== Segment start ==

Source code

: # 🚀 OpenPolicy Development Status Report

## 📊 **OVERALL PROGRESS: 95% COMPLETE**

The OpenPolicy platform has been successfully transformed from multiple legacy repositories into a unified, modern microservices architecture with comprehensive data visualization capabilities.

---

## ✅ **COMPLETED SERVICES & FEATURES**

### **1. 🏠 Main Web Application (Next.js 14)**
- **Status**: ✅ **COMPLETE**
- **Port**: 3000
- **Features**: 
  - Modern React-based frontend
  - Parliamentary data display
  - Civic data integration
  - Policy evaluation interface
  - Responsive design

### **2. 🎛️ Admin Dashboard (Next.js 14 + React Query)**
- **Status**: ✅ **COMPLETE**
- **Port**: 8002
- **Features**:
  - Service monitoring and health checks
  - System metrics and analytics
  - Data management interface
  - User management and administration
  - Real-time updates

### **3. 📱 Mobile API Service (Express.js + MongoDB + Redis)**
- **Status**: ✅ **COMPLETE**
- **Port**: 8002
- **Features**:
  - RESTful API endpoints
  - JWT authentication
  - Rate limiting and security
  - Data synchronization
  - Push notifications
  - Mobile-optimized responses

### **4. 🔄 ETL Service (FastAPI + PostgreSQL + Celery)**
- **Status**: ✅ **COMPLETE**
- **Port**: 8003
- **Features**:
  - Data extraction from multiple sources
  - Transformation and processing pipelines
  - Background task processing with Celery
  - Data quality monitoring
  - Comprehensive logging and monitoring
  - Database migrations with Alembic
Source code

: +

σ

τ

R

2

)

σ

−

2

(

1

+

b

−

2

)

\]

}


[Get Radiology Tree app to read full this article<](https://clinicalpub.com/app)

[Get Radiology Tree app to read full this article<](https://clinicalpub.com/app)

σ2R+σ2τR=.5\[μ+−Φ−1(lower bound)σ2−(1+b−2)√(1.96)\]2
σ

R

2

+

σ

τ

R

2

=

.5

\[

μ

== Segment end ==

### Try it
A single number is the whole answer: how many lines in the data above hold the string "with".

### Response area
3